* **WORK ITEM**
Range to output from the entries below: the line containing "Table 2. Atom" through the line containing "The left plot". Set it down exactly, ends included, nothing else.

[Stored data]
● ● ●
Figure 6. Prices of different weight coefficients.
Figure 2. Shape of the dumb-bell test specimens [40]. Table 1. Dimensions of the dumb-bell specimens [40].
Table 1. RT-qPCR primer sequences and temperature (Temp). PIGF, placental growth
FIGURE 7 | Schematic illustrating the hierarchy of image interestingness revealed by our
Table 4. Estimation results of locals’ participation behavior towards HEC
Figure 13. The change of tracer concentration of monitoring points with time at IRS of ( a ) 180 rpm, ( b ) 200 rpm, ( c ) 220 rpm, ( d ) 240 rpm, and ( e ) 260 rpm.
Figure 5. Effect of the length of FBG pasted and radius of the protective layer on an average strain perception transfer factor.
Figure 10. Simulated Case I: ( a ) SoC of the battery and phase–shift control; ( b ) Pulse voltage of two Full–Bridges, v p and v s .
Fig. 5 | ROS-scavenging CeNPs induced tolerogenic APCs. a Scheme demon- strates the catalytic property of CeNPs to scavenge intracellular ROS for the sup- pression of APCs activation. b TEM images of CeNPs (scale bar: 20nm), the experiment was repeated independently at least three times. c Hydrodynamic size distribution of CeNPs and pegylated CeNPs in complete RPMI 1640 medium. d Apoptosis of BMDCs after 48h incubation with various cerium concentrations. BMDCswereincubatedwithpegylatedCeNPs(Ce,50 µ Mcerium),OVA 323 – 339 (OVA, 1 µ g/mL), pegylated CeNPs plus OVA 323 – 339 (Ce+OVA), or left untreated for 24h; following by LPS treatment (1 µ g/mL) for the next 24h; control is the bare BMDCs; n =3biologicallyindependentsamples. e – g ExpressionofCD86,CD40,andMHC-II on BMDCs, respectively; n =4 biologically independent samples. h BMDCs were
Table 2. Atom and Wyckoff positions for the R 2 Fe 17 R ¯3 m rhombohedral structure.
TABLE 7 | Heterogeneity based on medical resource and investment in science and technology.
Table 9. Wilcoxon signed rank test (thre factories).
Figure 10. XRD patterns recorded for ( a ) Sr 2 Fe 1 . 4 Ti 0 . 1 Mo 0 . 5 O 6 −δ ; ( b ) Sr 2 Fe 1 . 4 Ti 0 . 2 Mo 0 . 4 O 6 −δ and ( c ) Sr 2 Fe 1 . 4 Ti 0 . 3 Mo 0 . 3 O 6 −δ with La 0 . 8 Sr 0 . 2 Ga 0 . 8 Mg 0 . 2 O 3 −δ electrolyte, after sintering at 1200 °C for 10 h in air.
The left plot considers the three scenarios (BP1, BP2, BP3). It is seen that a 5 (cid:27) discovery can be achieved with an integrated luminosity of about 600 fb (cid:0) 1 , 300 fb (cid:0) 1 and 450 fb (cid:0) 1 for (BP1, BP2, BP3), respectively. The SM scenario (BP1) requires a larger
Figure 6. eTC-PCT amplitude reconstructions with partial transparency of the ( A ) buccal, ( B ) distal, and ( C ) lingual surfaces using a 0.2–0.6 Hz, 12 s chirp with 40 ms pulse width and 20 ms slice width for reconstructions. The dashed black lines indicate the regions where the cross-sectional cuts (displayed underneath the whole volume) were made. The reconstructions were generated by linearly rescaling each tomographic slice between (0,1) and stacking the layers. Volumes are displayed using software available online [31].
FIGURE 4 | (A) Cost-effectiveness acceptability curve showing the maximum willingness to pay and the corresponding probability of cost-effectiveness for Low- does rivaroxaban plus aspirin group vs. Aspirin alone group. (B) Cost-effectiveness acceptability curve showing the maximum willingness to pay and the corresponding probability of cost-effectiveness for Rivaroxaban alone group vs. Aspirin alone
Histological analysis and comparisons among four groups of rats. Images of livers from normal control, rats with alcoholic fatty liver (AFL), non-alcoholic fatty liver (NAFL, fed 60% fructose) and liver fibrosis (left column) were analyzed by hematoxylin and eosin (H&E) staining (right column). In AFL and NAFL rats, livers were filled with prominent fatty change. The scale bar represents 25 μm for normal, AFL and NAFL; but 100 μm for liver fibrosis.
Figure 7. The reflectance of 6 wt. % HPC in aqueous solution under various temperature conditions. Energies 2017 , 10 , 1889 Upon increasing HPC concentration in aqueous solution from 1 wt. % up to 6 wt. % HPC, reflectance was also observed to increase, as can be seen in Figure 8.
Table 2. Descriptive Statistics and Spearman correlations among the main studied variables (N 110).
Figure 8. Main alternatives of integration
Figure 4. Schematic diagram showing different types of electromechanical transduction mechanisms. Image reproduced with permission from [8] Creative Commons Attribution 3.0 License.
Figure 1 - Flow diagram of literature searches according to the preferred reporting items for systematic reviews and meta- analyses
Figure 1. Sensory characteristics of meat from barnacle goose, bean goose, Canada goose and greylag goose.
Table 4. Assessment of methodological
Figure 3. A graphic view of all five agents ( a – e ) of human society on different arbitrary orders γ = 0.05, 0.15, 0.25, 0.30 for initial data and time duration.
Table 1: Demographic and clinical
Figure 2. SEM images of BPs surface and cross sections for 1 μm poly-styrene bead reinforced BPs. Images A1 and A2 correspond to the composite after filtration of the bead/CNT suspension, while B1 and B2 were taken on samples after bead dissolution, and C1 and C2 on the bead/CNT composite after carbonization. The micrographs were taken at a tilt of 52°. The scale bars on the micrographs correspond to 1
● ● ●
* **EXPECTED ANSWER**
Table 2. Atom and Wyckoff positions for the R 2 Fe 17 R ¯3 m rhombohedral structure.
TABLE 7 | Heterogeneity based on medical resource and investment in science and technology.
Table 9. Wilcoxon signed rank test (thre factories).
Figure 10. XRD patterns recorded for ( a ) Sr 2 Fe 1 . 4 Ti 0 . 1 Mo 0 . 5 O 6 −δ ; ( b ) Sr 2 Fe 1 . 4 Ti 0 . 2 Mo 0 . 4 O 6 −δ and ( c ) Sr 2 Fe 1 . 4 Ti 0 . 3 Mo 0 . 3 O 6 −δ with La 0 . 8 Sr 0 . 2 Ga 0 . 8 Mg 0 . 2 O 3 −δ electrolyte, after sintering at 1200 °C for 10 h in air.
The left plot considers the three scenarios (BP1, BP2, BP3). It is seen that a 5 (cid:27) discovery can be achieved with an integrated luminosity of about 600 fb (cid:0) 1 , 300 fb (cid:0) 1 and 450 fb (cid:0) 1 for (BP1, BP2, BP3), respectively. The SM scenario (BP1) requires a larger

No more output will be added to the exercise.